Dataset items
------------------------------------------------------------
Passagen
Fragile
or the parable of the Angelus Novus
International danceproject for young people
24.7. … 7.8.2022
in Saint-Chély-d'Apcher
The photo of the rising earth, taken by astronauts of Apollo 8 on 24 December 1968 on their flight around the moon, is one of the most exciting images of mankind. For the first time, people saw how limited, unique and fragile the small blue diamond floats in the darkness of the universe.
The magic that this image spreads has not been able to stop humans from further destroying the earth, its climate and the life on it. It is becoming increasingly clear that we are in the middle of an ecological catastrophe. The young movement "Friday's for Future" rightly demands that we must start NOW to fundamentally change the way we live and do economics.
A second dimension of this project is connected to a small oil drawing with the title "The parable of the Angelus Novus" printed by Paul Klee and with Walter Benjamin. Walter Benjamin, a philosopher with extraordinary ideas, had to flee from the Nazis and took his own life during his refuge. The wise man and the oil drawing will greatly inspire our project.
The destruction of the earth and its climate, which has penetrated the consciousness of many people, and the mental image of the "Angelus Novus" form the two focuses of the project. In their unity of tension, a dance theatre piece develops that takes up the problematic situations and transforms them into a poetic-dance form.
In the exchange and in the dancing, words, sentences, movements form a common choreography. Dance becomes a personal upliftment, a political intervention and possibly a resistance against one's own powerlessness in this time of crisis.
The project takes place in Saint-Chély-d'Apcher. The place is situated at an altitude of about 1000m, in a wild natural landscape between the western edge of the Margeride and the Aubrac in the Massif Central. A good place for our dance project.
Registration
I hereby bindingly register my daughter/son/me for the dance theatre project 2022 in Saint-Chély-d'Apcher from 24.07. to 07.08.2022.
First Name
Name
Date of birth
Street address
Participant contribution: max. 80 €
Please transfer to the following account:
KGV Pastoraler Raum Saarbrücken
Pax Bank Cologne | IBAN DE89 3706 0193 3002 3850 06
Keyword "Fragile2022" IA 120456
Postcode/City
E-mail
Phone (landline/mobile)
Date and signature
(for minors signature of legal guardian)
------------------------------------------------------------
### What is needed
Restate, word for word and with nothing added, the lines from the beginning of the records above through the line that contains "The magic that".

### Answer to this problem
Passagen
Fragile
or the parable of the Angelus Novus
International danceproject for young people
24.7. … 7.8.2022
in Saint-Chély-d'Apcher
The photo of the rising earth, taken by astronauts of Apollo 8 on 24 December 1968 on their flight around the moon, is one of the most exciting images of mankind. For the first time, people saw how limited, unique and fragile the small blue diamond floats in the darkness of the universe.
The magic that this image spreads has not been able to stop humans from further destroying the earth, its climate and the life on it. It is becoming increasingly clear that we are in the middle of an ecological catastrophe. The young movement "Friday's for Future" rightly demands that we must start NOW to fundamentally change the way we live and do economics.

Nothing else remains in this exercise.